Dataset entries:
....

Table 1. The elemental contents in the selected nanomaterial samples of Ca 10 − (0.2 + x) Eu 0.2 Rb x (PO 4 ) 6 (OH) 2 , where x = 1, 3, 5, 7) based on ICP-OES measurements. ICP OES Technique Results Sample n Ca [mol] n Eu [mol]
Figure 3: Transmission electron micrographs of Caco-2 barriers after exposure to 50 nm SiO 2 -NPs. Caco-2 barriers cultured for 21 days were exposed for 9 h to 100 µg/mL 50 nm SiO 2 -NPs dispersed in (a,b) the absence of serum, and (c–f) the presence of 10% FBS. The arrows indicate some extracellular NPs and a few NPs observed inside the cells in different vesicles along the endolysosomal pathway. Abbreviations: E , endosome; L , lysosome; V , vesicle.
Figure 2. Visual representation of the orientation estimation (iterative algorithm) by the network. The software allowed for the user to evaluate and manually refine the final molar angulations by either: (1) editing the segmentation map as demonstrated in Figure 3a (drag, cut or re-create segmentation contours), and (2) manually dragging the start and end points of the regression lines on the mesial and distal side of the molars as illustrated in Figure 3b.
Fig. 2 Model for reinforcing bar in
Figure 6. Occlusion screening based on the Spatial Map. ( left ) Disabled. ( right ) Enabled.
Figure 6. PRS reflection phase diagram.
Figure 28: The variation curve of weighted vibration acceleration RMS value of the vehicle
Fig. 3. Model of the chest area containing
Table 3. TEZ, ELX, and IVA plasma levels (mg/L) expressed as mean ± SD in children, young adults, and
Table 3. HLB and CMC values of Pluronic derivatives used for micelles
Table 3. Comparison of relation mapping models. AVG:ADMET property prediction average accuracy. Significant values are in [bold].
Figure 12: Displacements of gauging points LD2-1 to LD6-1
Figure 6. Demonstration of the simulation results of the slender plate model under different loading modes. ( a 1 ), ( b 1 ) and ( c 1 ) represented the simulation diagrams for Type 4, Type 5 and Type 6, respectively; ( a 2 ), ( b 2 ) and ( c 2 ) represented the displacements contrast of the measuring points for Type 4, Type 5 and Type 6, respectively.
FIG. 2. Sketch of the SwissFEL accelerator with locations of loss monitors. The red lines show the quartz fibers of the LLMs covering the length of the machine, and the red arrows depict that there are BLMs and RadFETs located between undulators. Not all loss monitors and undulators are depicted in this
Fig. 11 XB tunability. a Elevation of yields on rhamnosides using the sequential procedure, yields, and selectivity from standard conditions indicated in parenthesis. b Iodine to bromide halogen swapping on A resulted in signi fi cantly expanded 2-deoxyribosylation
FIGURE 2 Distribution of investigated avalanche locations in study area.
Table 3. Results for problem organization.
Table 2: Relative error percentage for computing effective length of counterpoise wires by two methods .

....

What is expected » Respond with nothing but the number of lines in the entries that contain the string "length".

Solution to this problem » 2